The problem
From the first line to the last, write out the records exactly, leaving the pictures behind.

[Opening Given records section]

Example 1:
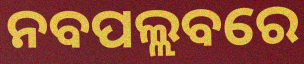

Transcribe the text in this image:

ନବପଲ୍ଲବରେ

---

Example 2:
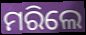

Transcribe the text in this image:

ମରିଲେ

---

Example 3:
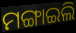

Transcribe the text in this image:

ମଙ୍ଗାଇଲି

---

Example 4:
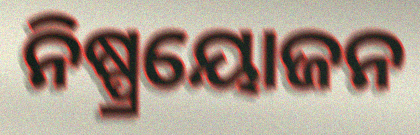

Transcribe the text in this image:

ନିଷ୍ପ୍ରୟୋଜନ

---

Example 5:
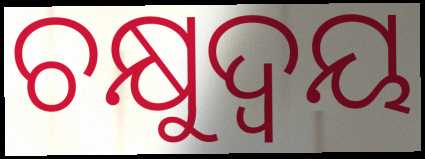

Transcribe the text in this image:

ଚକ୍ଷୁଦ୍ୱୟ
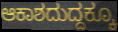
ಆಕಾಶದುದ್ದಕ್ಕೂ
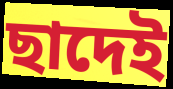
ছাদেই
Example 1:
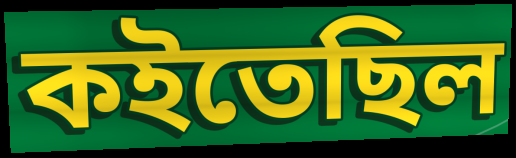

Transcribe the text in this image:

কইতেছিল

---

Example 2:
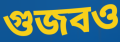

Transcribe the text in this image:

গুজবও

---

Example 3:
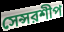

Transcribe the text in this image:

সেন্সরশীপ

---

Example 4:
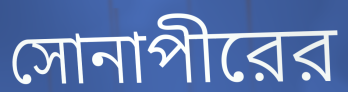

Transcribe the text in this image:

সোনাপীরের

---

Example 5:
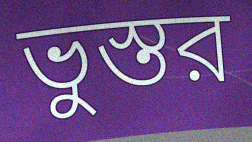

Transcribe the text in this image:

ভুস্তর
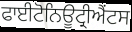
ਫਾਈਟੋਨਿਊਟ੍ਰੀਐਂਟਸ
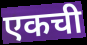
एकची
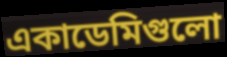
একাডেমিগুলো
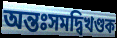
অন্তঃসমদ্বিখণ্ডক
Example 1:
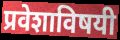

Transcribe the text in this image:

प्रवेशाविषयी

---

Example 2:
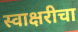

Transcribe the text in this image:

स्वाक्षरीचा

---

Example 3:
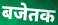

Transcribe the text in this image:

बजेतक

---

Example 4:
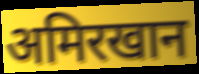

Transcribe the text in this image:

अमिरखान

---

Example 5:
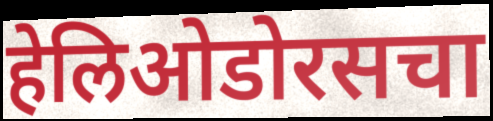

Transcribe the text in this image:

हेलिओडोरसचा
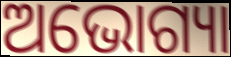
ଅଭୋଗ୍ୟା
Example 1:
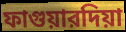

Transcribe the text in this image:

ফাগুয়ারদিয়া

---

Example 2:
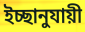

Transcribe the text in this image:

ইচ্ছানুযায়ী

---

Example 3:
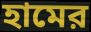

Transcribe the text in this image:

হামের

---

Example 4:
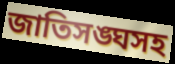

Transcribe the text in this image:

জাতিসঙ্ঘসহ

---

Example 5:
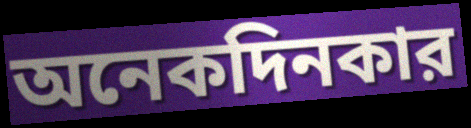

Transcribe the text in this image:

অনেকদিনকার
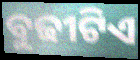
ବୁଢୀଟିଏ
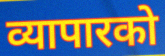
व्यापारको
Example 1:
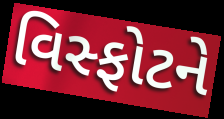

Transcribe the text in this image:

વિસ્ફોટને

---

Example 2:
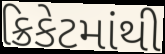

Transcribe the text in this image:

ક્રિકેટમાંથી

[Closing Given records section]

Written response
Example 1:

Transcribe the text in this image:

ନବପଲ୍ଲବରେ

---

Example 2:

Transcribe the text in this image:

ମରିଲେ

---

Example 3:

Transcribe the text in this image:

ମଙ୍ଗାଇଲି

---

Example 4:

Transcribe the text in this image:

ନିଷ୍ପ୍ରୟୋଜନ

---

Example 5:

Transcribe the text in this image:

ଚକ୍ଷୁଦ୍ୱୟ
ಆಕಾಶದುದ್ದಕ್ಕೂ
ছাদেই
Example 1:

Transcribe the text in this image:

কইতেছিল

---

Example 2:

Transcribe the text in this image:

গুজবও

---

Example 3:

Transcribe the text in this image:

সেন্সরশীপ

---

Example 4:

Transcribe the text in this image:

সোনাপীরের

---

Example 5:

Transcribe the text in this image:

ভুস্তর
ਫਾਈਟੋਨਿਊਟ੍ਰੀਐਂਟਸ
एकची
একাডেমিগুলো
অন্তঃসমদ্বিখণ্ডক
Example 1:

Transcribe the text in this image:

प्रवेशाविषयी

---

Example 2:

Transcribe the text in this image:

स्वाक्षरीचा

---

Example 3:

Transcribe the text in this image:

बजेतक

---

Example 4:

Transcribe the text in this image:

अमिरखान

---

Example 5:

Transcribe the text in this image:

हेलिओडोरसचा
ଅଭୋଗ୍ୟା
Example 1:

Transcribe the text in this image:

ফাগুয়ারদিয়া

---

Example 2:

Transcribe the text in this image:

ইচ্ছানুযায়ী

---

Example 3:

Transcribe the text in this image:

হামের

---

Example 4:

Transcribe the text in this image:

জাতিসঙ্ঘসহ

---

Example 5:

Transcribe the text in this image:

অনেকদিনকার
ବୁଢୀଟିଏ
व्यापारको
Example 1:

Transcribe the text in this image:

વિસ્ફોટને

---

Example 2:

Transcribe the text in this image:

ક્રિકેટમાંથી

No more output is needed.